Elle peut être mue par un changement dans ce dont nous sommes conscients. L’homme manifeste le pouvoir de l’Imagination dont il ne peut définir les limites. Il est primordial de comprendre que le Soi Réel – l’Imagination – n’est pas quelque chose d’enfermé dans les limites spatiales du corps.
L’histoire précédente prouve que, lorsque nous rencontrons une personne en chair et en os, son Soi Réel n’a pas besoin d’être présent dans l’espace où se trouve son corps. Elle montre également que la perception sensorielle peut être mise en œuvre en dehors des moyens physiques habituels, et que les données sensorielles produites sont de même nature que celles qui se produisent dans la perception normale.

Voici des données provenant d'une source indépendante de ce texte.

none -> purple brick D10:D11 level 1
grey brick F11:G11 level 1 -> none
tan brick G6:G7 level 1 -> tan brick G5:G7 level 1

L’idée, dans l’esprit de la mère, qui a déclenché tout le processus, était l’idée très précise d’être à l’endroit où vivait sa fille. Et si la mère était réellement à cet endroit, et si la fille était présente, alors elle serait perceptible à sa fille. Nous ne pouvons espérer comprendre cette expérience qu’en termes imaginaux, et non mécaniques ou matérialistes. La mère imaginait « ailleurs » comme étant « ici ». Londres était tout aussi « ici » pour sa fille qui vivait « là-bas » que San Francisco l’était pour sa mère qui vivait « là-bas ».
Il nous vient rarement à l’esprit que ce monde puisse être fondamentalement différent de ce que le bon sens nous indique si clairement. Blake écrit : « Je ne questionne pas plus mon œil corporel ou végétatif que je ne questionnerais une fenêtre concernant une vision. Je regarde à travers lui et non avec lui ». Ce regard à travers l’œil déplace non seulement la conscience vers d’autres parties de « ce monde », mais aussi vers « d’autres mondes ». Les astronomes aimeraient sans doute en savoir plus sur ce « regard à travers l’œil », ce voyage mental que les mystiques pratiquent si facilement.

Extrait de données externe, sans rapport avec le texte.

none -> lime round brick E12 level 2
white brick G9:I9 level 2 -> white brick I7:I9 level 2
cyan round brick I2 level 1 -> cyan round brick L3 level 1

« J’ai voyagé à travers une Terre d’Hommes,
Une Terre d’Hommes et de Femmes aussi,
Et j’ai entendu et vu des choses si terribles
Que les voyageurs de la froide Terre n’ont jamais connues ».

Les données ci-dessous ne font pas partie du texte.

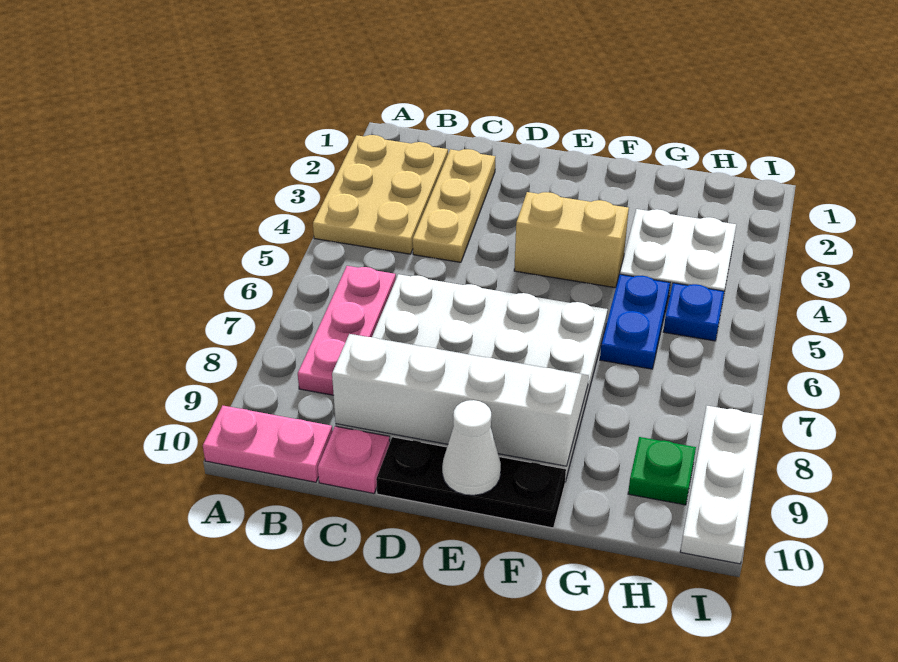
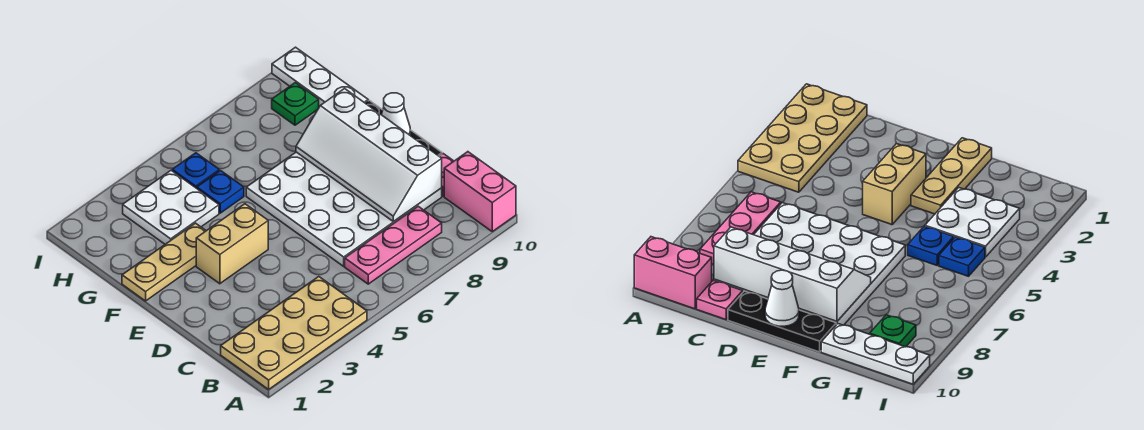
tan plate A2:B4 level 1 -> tan plate A1:B4 level 1
pink plate A10:B10 level 1 -> pink brick A10:B10 level 1
tan plate C2:C4 level 1 -> tan plate F1:F3 level 1
tan brick E4:F4 level 1 -> tan brick E3:E4 level 1
blue plate G5:G6 level 1 -> blue plate G5 level 1
white plate I8:I10 level 1 -> white plate G10:I10 level 1

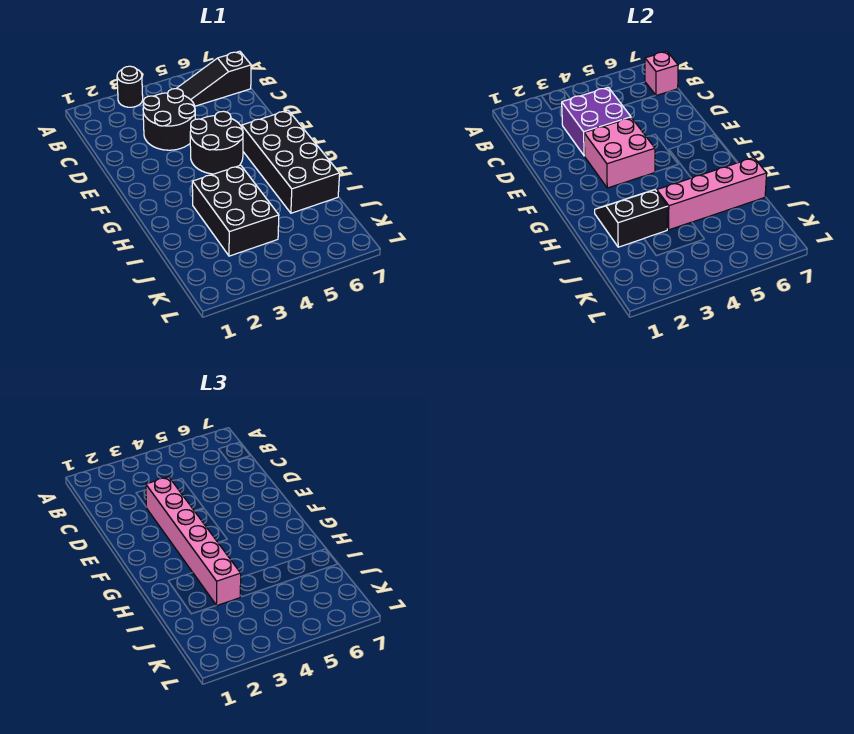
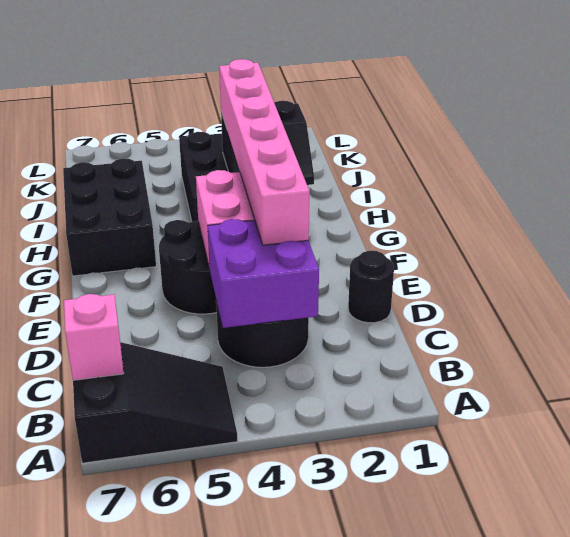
black round brick A3 level 1 -> black round brick D1 level 1
black slope B5:B7 level 1 top 7 -> black slope A5:B7 level 1 top 7
black brick F6:I7 level 1 -> black brick G6:I7 level 1
pink brick I4:I7 level 2 -> none

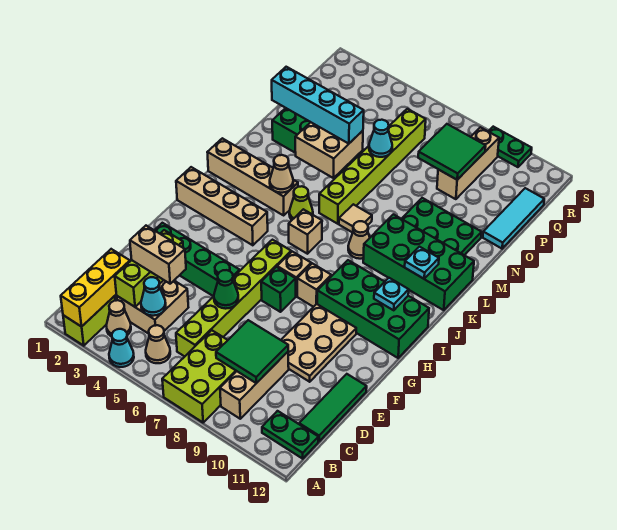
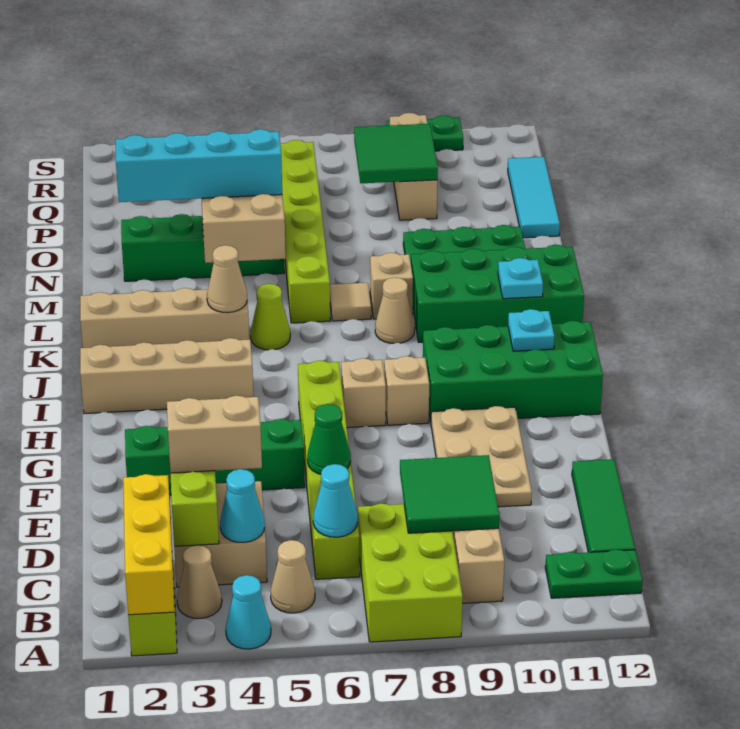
green brick G7 level 1 -> none
tan brick J6 level 1 -> tan brick L8 level 1
cyan cone O6 level 2 -> cyan cone C6 level 2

[William Blake, « Le Voyageur Mental »]
Le voyage mental est pratiqué par les hommes et les femmes éveillés depuis les temps les plus reculés.
Paul déclare : « Je connais un homme en Christ, qui fut, il y a quatorze ans, ravi jusqu’au troisième ciel si ce fut dans son corps je ne sais, si ce fut hors de son corps je ne sais, Dieu le sait ». [2 Cor.12]
Paul nous dit qu’il est cet homme et qu’il a voyagé par la puissance de l’imagination ou du Christ. Dans sa lettre suivante aux Corinthiens, il écrit : « Eprouvez-vous vous-mêmes. Ne reconnaissez-vous pas que Jésus-Christ est en vous ? » [2Corinthiens 13:5]. Il n’est pas nécessaire d’être « mort » pour jouir des privilèges spirituels. « L’homme est tout imagination et Dieu est homme ». [William Blake, extrait de « Annotations pour Berkeley »]. Éprouvez-vous comme cette mère l’a fait.
Sir Arthur Eddington a dit que tout ce que nous avons le droit de dire du monde extérieur, c’est qu’il est une « expérience partagée ». Les choses sont plus ou moins « réelles » selon la mesure dans laquelle elles peuvent être partagées avec d’autres ou avec nous-mêmes à un autre moment. Mais il n’existe pas de ligne fixe.
Si l’on accepte la définition d’Eddington de la réalité comme « expérience partagée », l’histoire ci-dessus est aussi « réelle » que la terre ou une couleur, car elle était partagée par la mère et la fille. L’étendue de l’imagination est telle que je dois avouer que j’ignore quelles sont les limites, s’il y en a, à sa capacité à créer la réalité.
Toutes ces histoires nous montrent une chose : une activité imaginative impliquant la réalisation d’un souhait doit naître de l’imagination, indépendamment de la preuve sensorielle, dans ce voyage qui mène à la réalisation du désir.